Prometheus has become the de facto standard for monitoring cloud-native applications and infrastructure. However, many databases and applications expose metrics in formats that Prometheus does not natively support. This is where custom Prometheus exporters come in — acting as bridges to convert proprietary or specialized metrics into the Prometheus exposition format.

For intermediate and advanced users, building custom exporters allows granular control over what and how metrics are scraped, enabling more precise monitoring and alerting. In this post, we’ll deep dive into the architecture, best practices, and practical steps to develop exporters tailored for specific databases and applications.

Why Build Custom Exporters

While many exporters exist for popular systems, unique or legacy databases and bespoke applications often lack ready-made exporters. Here are some reasons to go custom:

  • Proprietary protocols or metrics not supported by standard exporters
  • Complex queries or aggregations that require transformation before exposure
  • Enhancing performance by filtering unnecessary metrics before scraping
  • Integrating business-specific logic or contextual metadata into metrics
  • Supporting security or compliance needs by controlling metric exposure

Understanding Prometheus Exporter Architecture

A Prometheus exporter essentially acts as an HTTP server exposing a /metrics endpoint that Prometheus scrapes periodically. The exporter’s job is to:

  1. Collect raw metrics from the target system (database or app) using its native APIs, logs, or command-line tools.
  2. Transform and format these metrics into the Prometheus text exposition format.
  3. Serve these metrics over HTTP in a lightweight, performant manner.

Most custom exporters are implemented in Go, leveraging the official Prometheus client libraries that handle metric registration, exposition, and concurrency.

Choosing the Right Metrics for Your Exporter

Not all metrics are equally valuable. Carefully select metrics that provide actionable insights and avoid noise. Consider:

  • System-level metrics such as CPU, memory, and disk usage from the database host
  • Database-specific metrics like query latency, cache hits, connection pool status
  • Application-level metrics such as request counts, error rates, or transaction durations
  • Custom business KPIs that can be extracted or derived from logs or APIs

Use labels effectively to slice and dice metrics by dimensions such as query type, user, or region.

Step-by-Step Guide to Building a Custom Exporter

1. Set Up Your Development Environment

Install Go and the Prometheus client libraries:

go get github.com/prometheus/client_golang/prometheus
go get github.com/prometheus/client_golang/prometheus/promhttp
2. Define Your Metrics

Use prometheus.NewGaugeVec, prometheus.NewCounterVec, or prometheus.NewHistogramVec to create metric collectors. For example:

var queryLatency = prometheus.NewHistogramVec(
  prometheus.HistogramOpts{
    Name: "db_query_latency_seconds",
    Help: "Latency distributions for database queries",
  },
  []string{"query_type"},
)
3. Implement Data Collection Logic

Write functions to query your database or parse application outputs. This might involve:

  • Executing SQL queries to fetch metrics tables
  • Accessing REST APIs or management endpoints
  • Parsing log files or status commands

Ensure this logic is efficient and handles errors gracefully.

4. Update Metrics and Expose HTTP Handler

Periodically update your metric collectors with new data. Then expose the /metrics endpoint using Prometheus’s HTTP handler:

http.Handle("/metrics", promhttp.Handler())
log.Fatal(http.ListenAndServe(":9100", nil))
5. Packaging and Deployment

Containerize your exporter for easy deployment with Docker or Kubernetes. Ensure proper configuration for scraping intervals and resource limits.
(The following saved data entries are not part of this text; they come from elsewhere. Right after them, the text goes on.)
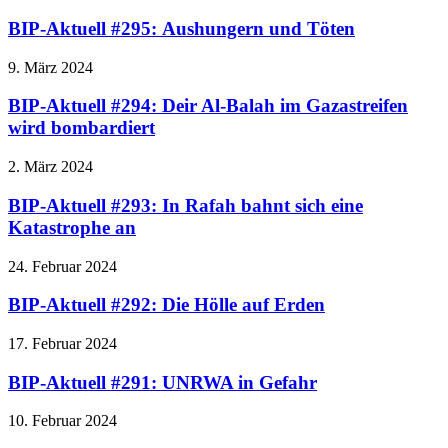
BIP-Aktuell #295: Aushungern und Töten
9. März 2024
BIP-Aktuell #294: Deir Al-Balah im Gazastreifen
wird bombardiert
2. März 2024
BIP-Aktuell #293: In Rafah bahnt sich eine
Katastrophe an
24. Februar 2024
BIP-Aktuell #292: Die Hölle auf Erden
17. Februar 2024
BIP-Aktuell #291: UNRWA in Gefahr
10. Februar 2024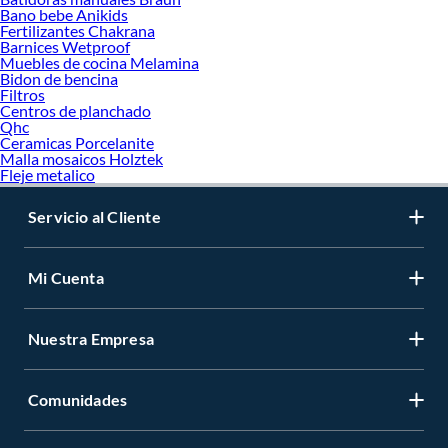
Bano bebe Anikids
Fertilizantes Chakrana
Barnices Wetproof
Muebles de cocina Melamina
Bidon de bencina
Filtros
Centros de planchado
Qhc
Ceramicas Porcelanite
Malla mosaicos Holztek
Fleje metalico
Servicio al Cliente
Mi Cuenta
Nuestra Empresa
Comunidades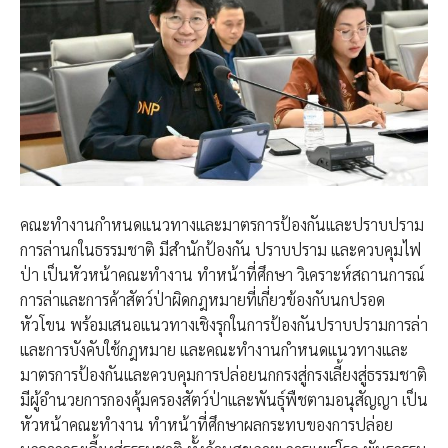
คณะทำงานกำหนดแนวทางและมาตรการป้องกันและปราบปราม
การล่านกในธรรมชาติ มีสำนักป้องกัน ปราบปราม และควบคุมไฟ
ป่า เป็นหัวหน้าคณะทำงาน ทำหน้าที่ศึกษา วิเคราะห์สถานการณ์
การล่าและการค้าสัตว์ป่าผิดกฎหมายที่เกี่ยวข้องกับนกปรอด
หัวโขน พร้อมเสนอแนวทางเชิงรุกในการป้องกันปราบปรามการล่า
และการบังคับใช้กฎหมาย​ และคณะทำงานกำหนดแนวทางและ
มาตรการป้องกันและควบคุมการปล่อยนกกรงสู่กรงเลี้ยงสู่ธรรมชาติ
มีผู้อำนวยการกองคุ้มครองสัตว์ป่าและพันธุ์พืชตามอนุสัญญา เป็น
หัวหน้าคณะทำงาน ทำหน้าที่ศึกษาผลกระทบของการปล่อย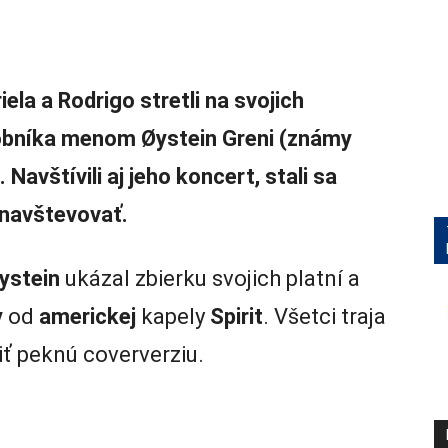
ela a Rodrigo stretli na svojich
bníka menom Øystein Greni (známy
avštívili aj jeho koncert, stali sa
e navštevovať.
ystein
ukázal zbierku svojich platní a
y
od
americkej
kapely
Spirit
. Všetci traja
biť peknú coververziu.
Best Practices and Optimization Tips

  • Batch data retrieval to minimize overhead and latency
  • Use context timeouts to avoid hanging queries during metric collection
  • Leverage labels sparingly to prevent high cardinality issues that degrade Prometheus performance
  • Implement caching layers if metrics are expensive to compute and don’t need to be updated every scrape
  • Add health and readiness endpoints to integrate with Kubernetes probes
  • Follow security best practices, such as restricting access to the exporter endpoint

Real-World Example: Exporter for a NoSQL Database

Suppose you want to monitor a NoSQL database that exposes metrics only via its REST API. Your exporter would:

  • Periodically query the REST API for raw JSON stats
  • Parse the JSON to extract relevant metrics like read/write throughput and error counts
  • Convert these stats into Prometheus counters and gauges with meaningful labels
  • Expose the /metrics endpoint for Prometheus scraping

This approach allows you to monitor otherwise unsupported systems seamlessly.

Conclusion

Building custom Prometheus exporters empowers you to extend observability to any database or application — no matter how unique or proprietary. With a solid understanding of Prometheus’s data model, client libraries, and good software practices, you can create efficient exporters tailored to your environment’s needs.

By carefully selecting metrics, optimizing data collection, and following best practices, your custom exporters will provide invaluable insights that drive performance tuning, troubleshooting, and capacity planning. Start building your tailored exporters today to unlock the full potential of your monitoring stack.